Perfume Genius: An Intro to Fragrance

I recently learned of yet another type of crap I can spend ridiculous amounts of money on: fragrance! I have had perfume for a long time, of course, but up until a month or two ago I had only known about the basics regarding scents and about whatever products I saw in Sephora or department stores. Then I discovered this whole new realm of crap called “niche fragrance,” and learned that everything I knew about perfumes thus far was hella basic and that there is so much more out there that is way more interesting and unique (not to mention pricey). In the course of my self-instruction on all things nice and smelly, I realized there is a lot of lingo thrown out there that we plebs tend to just glaze over and not actually comprehend what we are reading. Here, I elaborate a bit on what you are looking at when you are checking out scents.

Perfume, Eau de Parfum, Eau de Toilette, Eau de Cologne: What’s the Difference?!

This movie/book is vaguely related to the topic at hand and the guy is sniffing something.

If you thought all perfumes were just liquids that smelled kind of nice, you would be correct, technically, but you would also be vastly oversimplifying things. It turns out that there is a method to the madness behind all the different names on perfume bottles: “perfume (extract),” “eau de parfum,” “toilette,” and “cologne” all refer to the concentration of aromatic compounds in a solvent (which itself is usually comprised of ethanol and water). Perfume (aka perfume extract or “extrait”) is the most potent formulation, with 15-40% (usually 20%) aromatic compounds; eau de parfum (or “eau de perfume”), between 10-20% (around 15%); and eau de toilette, 5-15% (typically 10%). Needless to say, the stronger the formulation, the more intense the scent.

Notes

In perfumery, the component scents that make up a fragrance are described as “notes.” The smells that emerge over time are designated as top, middle, or base notes. Top notes, also known as “head” notes, are the scents immediately perceived upon application; middle, or “heart” notes, are the compounds that form the body of a fragrance, emerging just prior to the fading of the top notes; and base notes, which, together with the middle notes of a perfume, make up the body of the scent.

More gratuitous use of One Direction gifs.

Lingo

Perfumery has its own lexicon for describing the component scents of a fragrance; as such, reading about a perfume can pointless, not to mention frustrating, if one does not know what the hell is being referred to.

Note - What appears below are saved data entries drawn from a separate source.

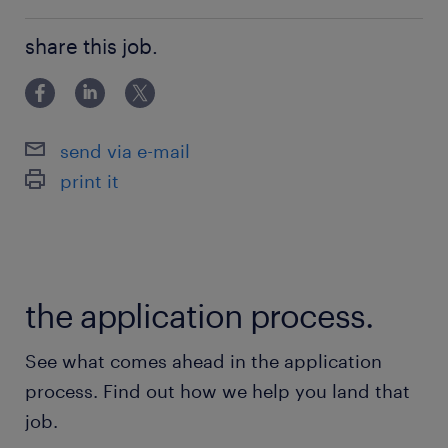
土日祝日
・植木の剪定ができる方 ・芝刈り機の操作ができる方
土日休み ※祝日は基本出勤ですが相談OK
share this job.
→実務経験はなくてもOKです◎
※GW、お盆、年末年始は大型連休となります◎
就業時間
send via e-mail
（1）8:00-15:00（実働6時間00分・休憩60分）
print it
（2）9:00-16:00（実働6時間00分・休憩60分）
（3）8:30-15:30（実働6時間00分・休憩60分）
※上記以外でも、8:00~16:50までの間で実働6時
間働ければOK
the application process.
See what comes ahead in the application
process. Find out how we help you land that
job.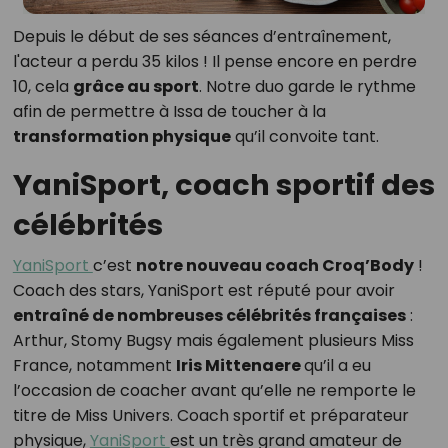
Depuis le début de ses séances d’entraînement,
l'acteur a perdu 35 kilos ! Il pense encore en perdre
10, cela
grâce au sport
. Notre duo garde le rythme
afin de permettre à Issa de toucher à la
transformation physique
qu’il convoite tant.
YaniSport, coach sportif des
célébrités
YaniSport
c’est
notre nouveau coach Croq’Body
!
Coach des stars, YaniSport est réputé pour avoir
entraîné de nombreuses célébrités françaises
:
Arthur, Stomy Bugsy mais également plusieurs Miss
France, notamment
Iris Mittenaere
qu’il a eu
l’occasion de coacher avant qu’elle ne remporte le
titre de Miss Univers. Coach sportif et préparateur
physique,
YaniSport
est un très grand amateur de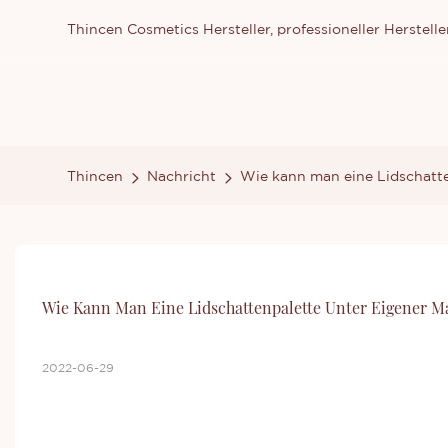
Thincen Cosmetics Hersteller, professioneller Herste
Thincen
Nachricht
Wie kann man eine Lidschatte
Wie Kann Man Eine Lidschattenpalette Unter Eigener M
2022-06-29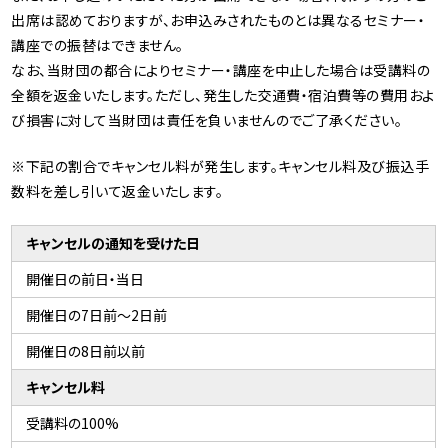
出席は認めておりますが、お申込みされたものとは異なるセミナー・
講座での振替はできません。
なお、当財団の都合によりセミナー・講座を中止した場合は受講料の
全額を返金いたします。ただし、発生した交通費・宿泊費等の費用およ
び損害に対して当財団は責任を負いませんのでご了承ください。
※下記の割合でキャンセル料が発生します。キャンセル料及び振込手
数料を差し引いて返金いたします。
キャンセルの通知を受けた日
開催日の前日・当日
開催日の7日前〜2日前
開催日の8日前以前
キャンセル料
受講料の100%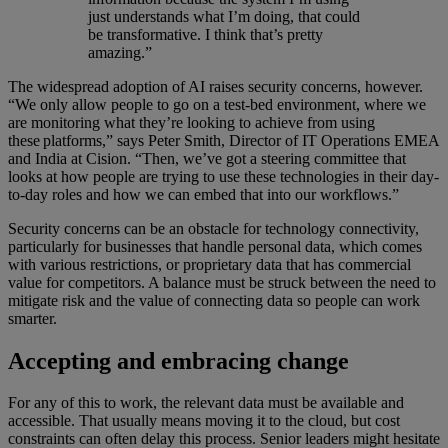
just understands what I’m doing, that could
be transformative. I think that’s pretty
amazing.”
The widespread adoption of AI raises security concerns, however.
“We only allow people to go on a test-bed environment, where we
are monitoring what they’re looking to achieve from using
these platforms,” says Peter Smith, Director of IT Operations EMEA
and India at Cision. “Then, we’ve got a steering committee that
looks at how people are trying to use these technologies in their day-
to-day roles and how we can embed that into our workflows.”
Security concerns can be an obstacle for technology connectivity,
particularly for businesses that handle personal data, which comes
with various restrictions, or proprietary data that has commercial
value for competitors. A balance must be struck between the need to
mitigate risk and the value of connecting data so people can work
smarter.
Accepting and embracing change
For any of this to work, the relevant data must be available and
accessible. That usually means moving it to the cloud, but cost
constraints can often delay this process. Senior leaders might hesitate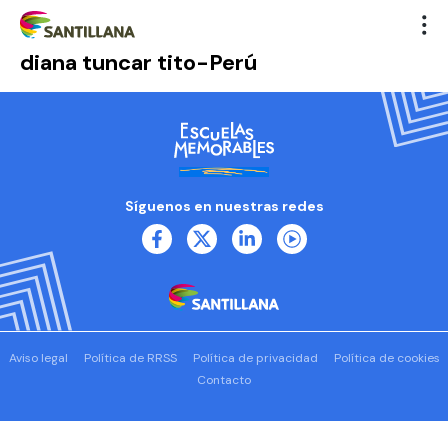
diana tuncar tito-Perú
Síguenos en nuestras redes
Aviso legal
Política de RRSS
Política de privacidad
Política de cookies
Contacto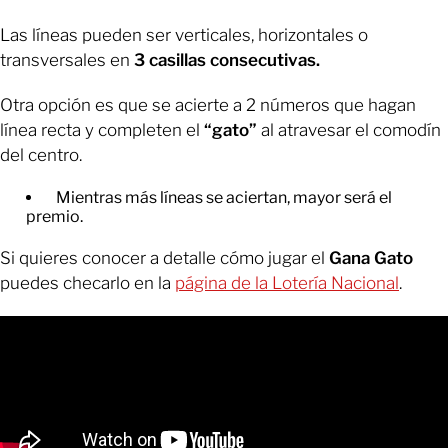
Las líneas pueden ser verticales, horizontales o
transversales en
3 casillas consecutivas.
Otra opción es que se acierte a 2 números que hagan
línea recta y completen el
“gato”
al atravesar el comodín
del centro.
Mientras más líneas se aciertan, mayor será el
premio.
Si quieres conocer a detalle cómo jugar el
Gana Gato
puedes checarlo en la
página de la Lotería Nacional
.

Here are the definitions (from the glossary of the wonderful site The Perfumed Court) of some words commonly used in more intricate or upscale perfumery (which I myself had not been aware of until I looked them up, to give you an idea):

Aldehyde: A highly-reactive chemical compound made by oxidizing different alcohols to make resins and organic acids.
Chypre: Chypre is an ancient perfume, originally combining fresh citrus notes with oakmoss and some animalic notes. The Romans used to produce a perfume in Cyprus, the Greek Island; Cyprus in French is Chypre. It contained storax, labdanum and calamus and smelled heavy and Oriental. It continued to be manufactured throughout the Middle Ages in Italy and then in France, with oakmoss at its base. About 100 years ago, Coty made his famous Chypre fragrance in 1917 that was based on the contrast of a citrusy top note and the pungent, earthy oakmoss base note. The main ingredients of a Chypre are oakmoss, patchouli, labdanum or clary sage, with the addition of floral middle notes such as rose-jasmine and a bright sweet top note of bergamot or lemon. In order to qualify as a classic chypre, the basic cord must always be bergamot-oakmoss-labdanum. Today, however, many “modern” chypres do not share this accord and are classed as “mossy woods” in the Michael Edwards system. Pronounced: sheep-ra.
Galbanum: A gum resin that imparts a “green” smell.
Labdanum: An aromatic gum that originates from the rockrose bush. The sweet woody odor is said to mimic ambergris and can also be used to impart a leather note.
Oud: Sometimes spelled oudh or aoud. The Arabic word for wood. In perfumery it usually refers to wood from the agar tree.
Vetiver: A grass with heavy, fibrous roots, which are used to distill an oil with the scent of moist earth with woody undertones.

Application

Fragrance is best applied to pressure points and/or places where there is a lot of blood flow. Behind the ears, the base of the neck, wrists, insides of the elbows, backs of the knees, and in the cleavage are good places to spritz. Putting on lotion or vaseline to wherever you plan to spray perfume may also help it last longer, as you are giving the scent something to stick to.

There you have it: a primer on all things nice and smelly! Go forth and spend lots of money on inventive perfumes!